Nzolantima’s work is focused on reducing poverty, creating opportunities for employment, and helping women become independent income earners. “My greatest hope is to help African women become models of inspiration in their own communities,” she says. “When a woman gets a paycheck from her own business, she helps her family. She helps her village. She impacts the next generation — and if we want to reduce poverty, we need to start with them. The business revolution in Africa will be driven by women, not men.”

In a recent interview with Your Business magazine, Nzolantima said, “Now is the time to make a profound impact, to inspire each other to have more humanity, to think differently, and take time to listen and reflect.”

Her hope for the future? A development bank for women. “For me, the next five years is about how can I work to make more women happy, to lift them, to give them funds, and to make them think bigger.”

Leaders of Hope: Ava Duvernay

Ava DuVernay is providing hope for women and artists of color to promote and showcase their work in film. Her 14,000-square-foot, three-building campus in Los Angeles, which opened in early 2018, includes a new theatre to highlight movies created by these artists.

DuVernay’s collective includes a nonprofit called Array Alliance, which funds programs and educational events that promotes social impact and gives a leg up to women and nonwhite filmmakers; a for-profit distribution company to acquire and release mission-oriented independent movies that might not otherwise be released; and a private production company — whose crew is over 50 percent women — which is already receiving recognition for shows like Netflix’s When They See Us and Emmy-winning and Oscar-nominated documentary 13th (about race problems in America) as well as Oprah Winfrey’s Queen Sugar.

Though each entity operates independently, they share a common mission: first, to break down Hollywood legacy systems that make it difficult for women and artists of color to succeed, and second, to provide a creative platform for social justice.

In an interview with the Los Angeles Times, DuVernay, the first black woman to direct a movie with a $100 million budget (Disney’s A Wrinkle in Time), said, “Every system has roadblocks for people like us, whether it is in acquisition, production, distribution, exhibition, marketing, crewing up… So, what we were looking to do was disrupt those systems so that we create normalcy and momentum.”

DuVernay is no stranger to stirring things up. She was the first African-American woman to spearhead a film (Selma in 2014) nominated for a Best Picture Academy Award — although surprisingly not recognized in the Best Director category. She has been outspoken about Hollywood’s lack of diversity in the Oscars, keeping her 2.6 million followers updated on where, when, and how the movie industry falls short. Her efforts led to the Academy changing membership rules to include more minority voters and continues to spotlight Hollywood’s lack of women and minorities on both sides of the camera. She is one of the most passionate voices calling attention to our nation’s relationship with race.

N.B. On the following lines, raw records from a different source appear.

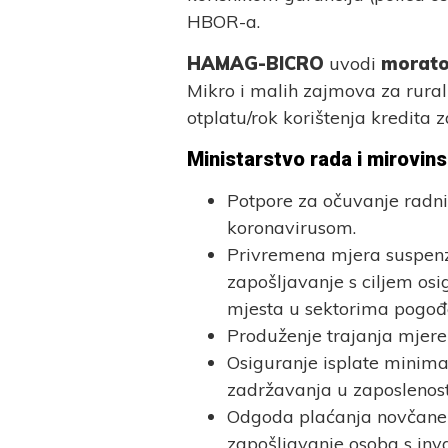
HBOR-a.
HAMAG-BICRO
uvodi
morato
Mikro i malih zajmova za ruraln
otplatu/rok korištenja kredita z
Ministarstvo rada i mirovin
Potpore za očuvanje radn
koronavirusom.
Privremena mjera suspenz
zapošljavanje s ciljem os
mjesta u sektorima pogo
Produženje trajanja mjere 
Osiguranje isplate minima
zadržavanja u zaposlenost
Odgoda plaćanja novčane 
zapošljavanje osoba s inva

Her colleagues point out that DuVernay is not trying to push white people out of Hollywood, but rather, to change the system so that everyone gets a chance. Her rise came from nothing but talent, extremely hard work, and a culture that treats everyone equally on the set. “I don’t treat my actors differently than I treat the gaffer or the grip or the craft services manager or hair and makeup, because we’re all making the movie,” she once said. DuVernay is a real leader keeping the spotlight on race and prejudice, providing hope to those whose stories otherwise might never be told, and providing the shoulders for minority artists to stand upon.